**** Data for this exercise ****

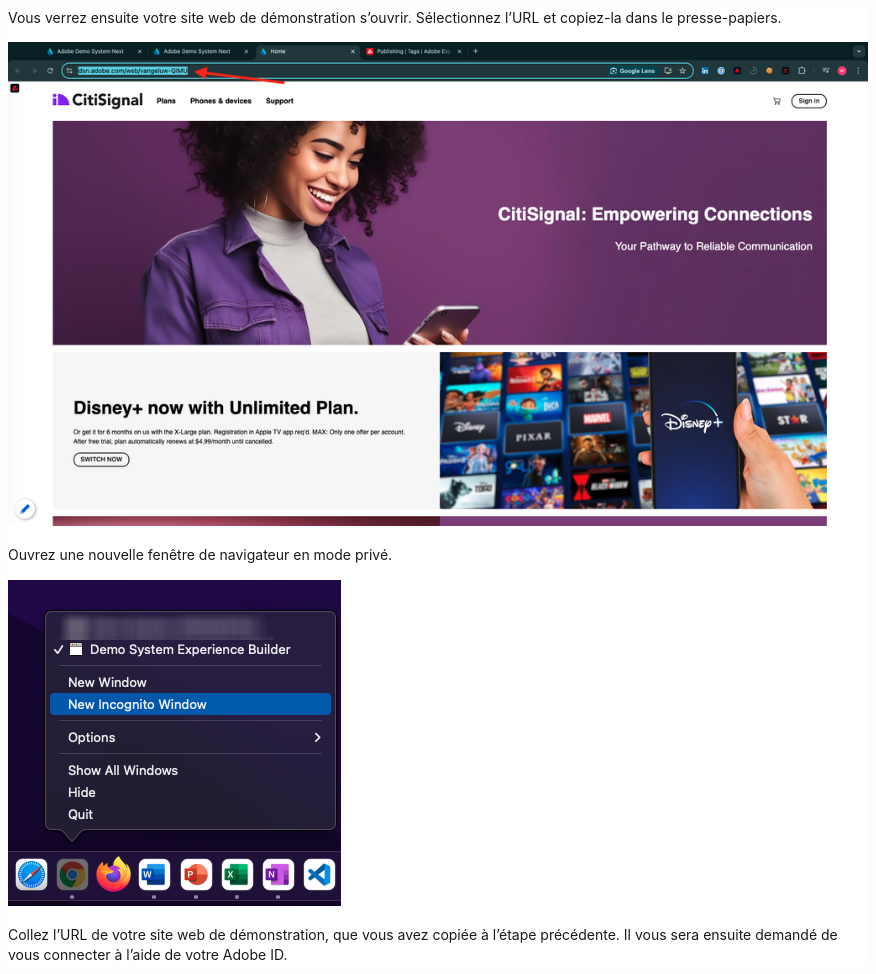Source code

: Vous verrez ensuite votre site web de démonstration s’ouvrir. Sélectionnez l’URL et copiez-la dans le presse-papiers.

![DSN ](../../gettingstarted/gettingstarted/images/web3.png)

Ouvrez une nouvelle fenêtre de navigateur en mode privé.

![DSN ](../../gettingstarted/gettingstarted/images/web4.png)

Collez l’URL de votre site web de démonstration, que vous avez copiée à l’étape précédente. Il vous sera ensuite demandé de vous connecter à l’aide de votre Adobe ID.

****

* [Directive] Each line from the one containing "dans le presse-papiers." to the end of the listing above must be printed exactly, and no other line may appear.

* [Completed exercise]
: Vous verrez ensuite votre site web de démonstration s’ouvrir. Sélectionnez l’URL et copiez-la dans le presse-papiers.

![DSN ](../../gettingstarted/gettingstarted/images/web3.png)

Ouvrez une nouvelle fenêtre de navigateur en mode privé.

![DSN ](../../gettingstarted/gettingstarted/images/web4.png)

Collez l’URL de votre site web de démonstration, que vous avez copiée à l’étape précédente. Il vous sera ensuite demandé de vous connecter à l’aide de votre Adobe ID.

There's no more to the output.